# Work to be completed
Print the whole listing below again, exactly as given.

# Listed records
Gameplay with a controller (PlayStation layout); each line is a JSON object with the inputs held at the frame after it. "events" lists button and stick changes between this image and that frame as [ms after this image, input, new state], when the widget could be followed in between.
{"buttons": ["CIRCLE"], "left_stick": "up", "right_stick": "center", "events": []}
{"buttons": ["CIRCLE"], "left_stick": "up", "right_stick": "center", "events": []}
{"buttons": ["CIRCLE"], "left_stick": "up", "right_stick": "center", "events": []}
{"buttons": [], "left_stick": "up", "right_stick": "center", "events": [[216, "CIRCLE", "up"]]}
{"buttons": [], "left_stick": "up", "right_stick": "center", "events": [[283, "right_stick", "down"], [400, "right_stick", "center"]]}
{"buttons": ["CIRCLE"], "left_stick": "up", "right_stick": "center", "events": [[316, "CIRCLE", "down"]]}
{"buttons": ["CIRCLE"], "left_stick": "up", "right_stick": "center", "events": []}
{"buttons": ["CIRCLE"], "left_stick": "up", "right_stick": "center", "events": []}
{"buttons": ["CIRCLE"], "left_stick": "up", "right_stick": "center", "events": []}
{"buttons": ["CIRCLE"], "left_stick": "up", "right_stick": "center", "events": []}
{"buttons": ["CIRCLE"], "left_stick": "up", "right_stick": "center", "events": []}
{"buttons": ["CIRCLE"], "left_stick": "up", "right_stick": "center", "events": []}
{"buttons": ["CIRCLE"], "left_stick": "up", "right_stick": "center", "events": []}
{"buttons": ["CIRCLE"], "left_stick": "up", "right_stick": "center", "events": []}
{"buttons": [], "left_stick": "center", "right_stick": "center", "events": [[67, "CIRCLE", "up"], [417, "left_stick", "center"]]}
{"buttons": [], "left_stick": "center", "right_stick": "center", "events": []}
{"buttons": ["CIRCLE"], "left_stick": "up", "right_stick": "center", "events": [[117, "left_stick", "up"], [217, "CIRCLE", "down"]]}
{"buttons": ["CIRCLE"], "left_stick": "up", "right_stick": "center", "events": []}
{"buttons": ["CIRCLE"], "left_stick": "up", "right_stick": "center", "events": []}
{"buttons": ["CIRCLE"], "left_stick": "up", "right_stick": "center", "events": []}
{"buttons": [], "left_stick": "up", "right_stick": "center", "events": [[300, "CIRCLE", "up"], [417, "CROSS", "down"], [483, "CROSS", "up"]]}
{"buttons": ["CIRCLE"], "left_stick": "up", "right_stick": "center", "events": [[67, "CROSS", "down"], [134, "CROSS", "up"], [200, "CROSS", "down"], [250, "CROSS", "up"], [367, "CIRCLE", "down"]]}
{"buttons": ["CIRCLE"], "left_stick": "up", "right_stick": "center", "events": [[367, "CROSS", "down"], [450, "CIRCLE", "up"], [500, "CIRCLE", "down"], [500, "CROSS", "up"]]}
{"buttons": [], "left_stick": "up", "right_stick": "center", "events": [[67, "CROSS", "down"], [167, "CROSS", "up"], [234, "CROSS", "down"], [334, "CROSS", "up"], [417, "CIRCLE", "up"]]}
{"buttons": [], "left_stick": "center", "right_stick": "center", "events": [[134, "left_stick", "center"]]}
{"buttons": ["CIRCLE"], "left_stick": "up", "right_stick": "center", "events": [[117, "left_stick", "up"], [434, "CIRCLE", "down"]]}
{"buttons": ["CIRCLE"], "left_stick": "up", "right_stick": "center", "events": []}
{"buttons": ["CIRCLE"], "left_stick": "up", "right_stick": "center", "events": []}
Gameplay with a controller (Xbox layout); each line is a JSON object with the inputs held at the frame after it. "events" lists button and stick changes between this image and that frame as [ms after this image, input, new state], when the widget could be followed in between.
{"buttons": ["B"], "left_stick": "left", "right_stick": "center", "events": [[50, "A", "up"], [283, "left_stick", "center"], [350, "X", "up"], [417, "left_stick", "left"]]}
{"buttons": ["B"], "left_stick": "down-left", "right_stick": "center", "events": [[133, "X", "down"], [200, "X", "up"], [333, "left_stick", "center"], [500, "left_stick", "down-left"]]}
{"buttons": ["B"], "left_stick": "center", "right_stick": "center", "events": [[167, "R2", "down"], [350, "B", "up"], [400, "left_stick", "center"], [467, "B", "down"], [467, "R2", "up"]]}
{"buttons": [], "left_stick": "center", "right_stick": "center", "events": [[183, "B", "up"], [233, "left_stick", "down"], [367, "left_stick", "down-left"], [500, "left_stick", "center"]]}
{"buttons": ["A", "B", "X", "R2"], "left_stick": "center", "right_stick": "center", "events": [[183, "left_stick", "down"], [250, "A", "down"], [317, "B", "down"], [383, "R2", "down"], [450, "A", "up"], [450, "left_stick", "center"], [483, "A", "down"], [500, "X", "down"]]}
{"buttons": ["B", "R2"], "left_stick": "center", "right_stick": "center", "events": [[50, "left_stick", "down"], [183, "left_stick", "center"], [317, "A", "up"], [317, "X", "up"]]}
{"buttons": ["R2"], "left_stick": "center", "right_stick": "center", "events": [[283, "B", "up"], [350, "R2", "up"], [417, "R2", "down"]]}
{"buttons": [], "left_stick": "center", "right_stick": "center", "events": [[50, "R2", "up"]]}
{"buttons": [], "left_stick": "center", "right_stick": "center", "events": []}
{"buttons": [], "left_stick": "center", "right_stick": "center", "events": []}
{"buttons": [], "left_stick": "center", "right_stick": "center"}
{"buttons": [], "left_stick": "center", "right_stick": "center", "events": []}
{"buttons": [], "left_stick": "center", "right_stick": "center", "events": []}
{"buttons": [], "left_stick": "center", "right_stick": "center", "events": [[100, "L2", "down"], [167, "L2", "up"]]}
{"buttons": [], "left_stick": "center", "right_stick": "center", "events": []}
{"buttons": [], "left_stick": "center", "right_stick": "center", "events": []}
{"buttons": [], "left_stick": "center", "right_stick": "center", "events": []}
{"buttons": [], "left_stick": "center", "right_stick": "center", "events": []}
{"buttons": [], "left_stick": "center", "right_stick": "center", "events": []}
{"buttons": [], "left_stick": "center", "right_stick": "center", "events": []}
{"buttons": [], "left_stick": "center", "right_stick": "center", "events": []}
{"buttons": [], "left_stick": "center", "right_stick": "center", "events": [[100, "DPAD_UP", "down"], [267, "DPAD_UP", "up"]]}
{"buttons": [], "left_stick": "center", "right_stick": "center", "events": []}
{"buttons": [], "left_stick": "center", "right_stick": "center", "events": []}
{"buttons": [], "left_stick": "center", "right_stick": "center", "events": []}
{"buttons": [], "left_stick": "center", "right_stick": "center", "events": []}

# Solution for this exercise
Gameplay with a controller (PlayStation layout); each line is a JSON object with the inputs held at the frame after it. "events" lists button and stick changes between this image and that frame as [ms after this image, input, new state], when the widget could be followed in between.
{"buttons": ["CIRCLE"], "left_stick": "up", "right_stick": "center", "events": []}
{"buttons": ["CIRCLE"], "left_stick": "up", "right_stick": "center", "events": []}
{"buttons": ["CIRCLE"], "left_stick": "up", "right_stick": "center", "events": []}
{"buttons": [], "left_stick": "up", "right_stick": "center", "events": [[216, "CIRCLE", "up"]]}
{"buttons": [], "left_stick": "up", "right_stick": "center", "events": [[283, "right_stick", "down"], [400, "right_stick", "center"]]}
{"buttons": ["CIRCLE"], "left_stick": "up", "right_stick": "center", "events": [[316, "CIRCLE", "down"]]}
{"buttons": ["CIRCLE"], "left_stick": "up", "right_stick": "center", "events": []}
{"buttons": ["CIRCLE"], "left_stick": "up", "right_stick": "center", "events": []}
{"buttons": ["CIRCLE"], "left_stick": "up", "right_stick": "center", "events": []}
{"buttons": ["CIRCLE"], "left_stick": "up", "right_stick": "center", "events": []}
{"buttons": ["CIRCLE"], "left_stick": "up", "right_stick": "center", "events": []}
{"buttons": ["CIRCLE"], "left_stick": "up", "right_stick": "center", "events": []}
{"buttons": ["CIRCLE"], "left_stick": "up", "right_stick": "center", "events": []}
{"buttons": ["CIRCLE"], "left_stick": "up", "right_stick": "center", "events": []}
{"buttons": [], "left_stick": "center", "right_stick": "center", "events": [[67, "CIRCLE", "up"], [417, "left_stick", "center"]]}
{"buttons": [], "left_stick": "center", "right_stick": "center", "events": []}
{"buttons": ["CIRCLE"], "left_stick": "up", "right_stick": "center", "events": [[117, "left_stick", "up"], [217, "CIRCLE", "down"]]}
{"buttons": ["CIRCLE"], "left_stick": "up", "right_stick": "center", "events": []}
{"buttons": ["CIRCLE"], "left_stick": "up", "right_stick": "center", "events": []}
{"buttons": ["CIRCLE"], "left_stick": "up", "right_stick": "center", "events": []}
{"buttons": [], "left_stick": "up", "right_stick": "center", "events": [[300, "CIRCLE", "up"], [417, "CROSS", "down"], [483, "CROSS", "up"]]}
{"buttons": ["CIRCLE"], "left_stick": "up", "right_stick": "center", "events": [[67, "CROSS", "down"], [134, "CROSS", "up"], [200, "CROSS", "down"], [250, "CROSS", "up"], [367, "CIRCLE", "down"]]}
{"buttons": ["CIRCLE"], "left_stick": "up", "right_stick": "center", "events": [[367, "CROSS", "down"], [450, "CIRCLE", "up"], [500, "CIRCLE", "down"], [500, "CROSS", "up"]]}
{"buttons": [], "left_stick": "up", "right_stick": "center", "events": [[67, "CROSS", "down"], [167, "CROSS", "up"], [234, "CROSS", "down"], [334, "CROSS", "up"], [417, "CIRCLE", "up"]]}
{"buttons": [], "left_stick": "center", "right_stick": "center", "events": [[134, "left_stick", "center"]]}
{"buttons": ["CIRCLE"], "left_stick": "up", "right_stick": "center", "events": [[117, "left_stick", "up"], [434, "CIRCLE", "down"]]}
{"buttons": ["CIRCLE"], "left_stick": "up", "right_stick": "center", "events": []}
{"buttons": ["CIRCLE"], "left_stick": "up", "right_stick": "center", "events": []}
Gameplay with a controller (Xbox layout); each line is a JSON object with the inputs held at the frame after it. "events" lists button and stick changes between this image and that frame as [ms after this image, input, new state], when the widget could be followed in between.
{"buttons": ["B"], "left_stick": "left", "right_stick": "center", "events": [[50, "A", "up"], [283, "left_stick", "center"], [350, "X", "up"], [417, "left_stick", "left"]]}
{"buttons": ["B"], "left_stick": "down-left", "right_stick": "center", "events": [[133, "X", "down"], [200, "X", "up"], [333, "left_stick", "center"], [500, "left_stick", "down-left"]]}
{"buttons": ["B"], "left_stick": "center", "right_stick": "center", "events": [[167, "R2", "down"], [350, "B", "up"], [400, "left_stick", "center"], [467, "B", "down"], [467, "R2", "up"]]}
{"buttons": [], "left_stick": "center", "right_stick": "center", "events": [[183, "B", "up"], [233, "left_stick", "down"], [367, "left_stick", "down-left"], [500, "left_stick", "center"]]}
{"buttons": ["A", "B", "X", "R2"], "left_stick": "center", "right_stick": "center", "events": [[183, "left_stick", "down"], [250, "A", "down"], [317, "B", "down"], [383, "R2", "down"], [450, "A", "up"], [450, "left_stick", "center"], [483, "A", "down"], [500, "X", "down"]]}
{"buttons": ["B", "R2"], "left_stick": "center", "right_stick": "center", "events": [[50, "left_stick", "down"], [183, "left_stick", "center"], [317, "A", "up"], [317, "X", "up"]]}
{"buttons": ["R2"], "left_stick": "center", "right_stick": "center", "events": [[283, "B", "up"], [350, "R2", "up"], [417, "R2", "down"]]}
{"buttons": [], "left_stick": "center", "right_stick": "center", "events": [[50, "R2", "up"]]}
{"buttons": [], "left_stick": "center", "right_stick": "center", "events": []}
{"buttons": [], "left_stick": "center", "right_stick": "center", "events": []}
{"buttons": [], "left_stick": "center", "right_stick": "center"}
{"buttons": [], "left_stick": "center", "right_stick": "center", "events": []}
{"buttons": [], "left_stick": "center", "right_stick": "center", "events": []}
{"buttons": [], "left_stick": "center", "right_stick": "center", "events": [[100, "L2", "down"], [167, "L2", "up"]]}
{"buttons": [], "left_stick": "center", "right_stick": "center", "events": []}
{"buttons": [], "left_stick": "center", "right_stick": "center", "events": []}
{"buttons": [], "left_stick": "center", "right_stick": "center", "events": []}
{"buttons": [], "left_stick": "center", "right_stick": "center", "events": []}
{"buttons": [], "left_stick": "center", "right_stick": "center", "events": []}
{"buttons": [], "left_stick": "center", "right_stick": "center", "events": []}
{"buttons": [], "left_stick": "center", "right_stick": "center", "events": []}
{"buttons": [], "left_stick": "center", "right_stick": "center", "events": [[100, "DPAD_UP", "down"], [267, "DPAD_UP", "up"]]}
{"buttons": [], "left_stick": "center", "right_stick": "center", "events": []}
{"buttons": [], "left_stick": "center", "right_stick": "center", "events": []}
{"buttons": [], "left_stick": "center", "right_stick": "center", "events": []}
{"buttons": [], "left_stick": "center", "right_stick": "center", "events": []}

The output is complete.